En toute démocratie, votre point 1) est une nécessité incontournable. Quelques soient les inefficacités du système, il est performant quand il s’agit de convaincre les électeurs qui votent les jours des élections (les bulletins blancs et abstentionnistes ne comptent pas). Ce sont les machines des partis politiques lubrifiées par le clientélisme, et qui menant le débat médiatique, s’en chargent. Détestable ? C’est vite dit. Tout ce qui relève de l’état, quel que soit le mode de gouvernement dépend de tels facteurs que le clientélisme. Vous pouvez afficher les buts que vous voulez, altruistes ou pas, une fois au pouvoir, il faut gérer si vous voulez être (ré)élu. L’alternative c’est l’anarchie ou la dictature, au choix, ce qui est bien pire. C’est pessimiste mais c’est vrai.
« celle des politiciens et des intellectuels qui leur servent de fournisseurs de justifications à leurs actions »

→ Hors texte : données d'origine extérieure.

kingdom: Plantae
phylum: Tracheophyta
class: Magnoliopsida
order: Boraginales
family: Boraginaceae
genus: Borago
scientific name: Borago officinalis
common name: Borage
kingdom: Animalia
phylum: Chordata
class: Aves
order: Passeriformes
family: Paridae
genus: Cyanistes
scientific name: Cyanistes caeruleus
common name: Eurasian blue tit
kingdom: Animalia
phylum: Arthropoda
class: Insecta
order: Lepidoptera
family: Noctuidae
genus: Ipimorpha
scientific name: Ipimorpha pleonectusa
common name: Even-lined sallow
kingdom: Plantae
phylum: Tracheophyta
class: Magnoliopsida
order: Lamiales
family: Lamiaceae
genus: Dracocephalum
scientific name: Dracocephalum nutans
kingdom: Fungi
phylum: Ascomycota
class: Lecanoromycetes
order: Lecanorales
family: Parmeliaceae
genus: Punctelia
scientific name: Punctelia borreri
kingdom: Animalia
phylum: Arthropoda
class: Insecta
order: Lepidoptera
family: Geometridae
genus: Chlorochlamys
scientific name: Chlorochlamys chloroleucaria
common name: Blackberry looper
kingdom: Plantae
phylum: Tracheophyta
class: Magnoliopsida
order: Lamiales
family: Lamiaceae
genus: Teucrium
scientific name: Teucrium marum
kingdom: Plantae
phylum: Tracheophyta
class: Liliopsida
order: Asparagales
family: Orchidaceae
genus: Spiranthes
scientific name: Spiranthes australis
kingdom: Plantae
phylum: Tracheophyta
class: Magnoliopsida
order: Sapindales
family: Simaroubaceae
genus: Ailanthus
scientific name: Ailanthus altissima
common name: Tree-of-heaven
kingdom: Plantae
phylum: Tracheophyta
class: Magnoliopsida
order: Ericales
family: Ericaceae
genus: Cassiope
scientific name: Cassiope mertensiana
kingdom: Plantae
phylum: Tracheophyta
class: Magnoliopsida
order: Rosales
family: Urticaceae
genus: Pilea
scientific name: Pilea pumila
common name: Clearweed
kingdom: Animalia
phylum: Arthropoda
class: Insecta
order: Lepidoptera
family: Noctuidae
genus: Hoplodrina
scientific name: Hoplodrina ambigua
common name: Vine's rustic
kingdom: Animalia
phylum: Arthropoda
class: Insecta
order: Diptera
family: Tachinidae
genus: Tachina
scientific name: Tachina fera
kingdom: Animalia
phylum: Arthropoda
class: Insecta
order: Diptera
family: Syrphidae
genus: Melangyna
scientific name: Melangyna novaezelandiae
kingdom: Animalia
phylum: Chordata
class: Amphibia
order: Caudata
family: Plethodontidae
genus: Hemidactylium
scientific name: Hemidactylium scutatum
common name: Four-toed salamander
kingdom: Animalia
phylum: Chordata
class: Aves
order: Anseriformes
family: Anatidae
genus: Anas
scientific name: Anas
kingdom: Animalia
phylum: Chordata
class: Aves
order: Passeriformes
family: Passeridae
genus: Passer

Je me souviens du temps de l’apartheid toutes les excuses ridicules qu’on nous sortait pour dire, ce n’est pas si injuste. En général il suffit d’inventer une mince théorie suffisante pour servir de prétexte à ceux qui trouvent vaguement leur intérêt dans le système (en démocratie, très indirectement c’est la majorité des électeurs). Il n’est pas nécessaire de convaincre ses adversaires, il suffit de ne pas se mettre trop de gens neutres sur le dos.
Jacquoux
Si je peux comprendre que la dictature soit pire que la démocratie, j'ai par contre peine à envisager que l'anarchie ne soit pas meilleure. Etant libertarien, ou si vous préférez, "libéral anarchiste", ce n'est guère surprenant.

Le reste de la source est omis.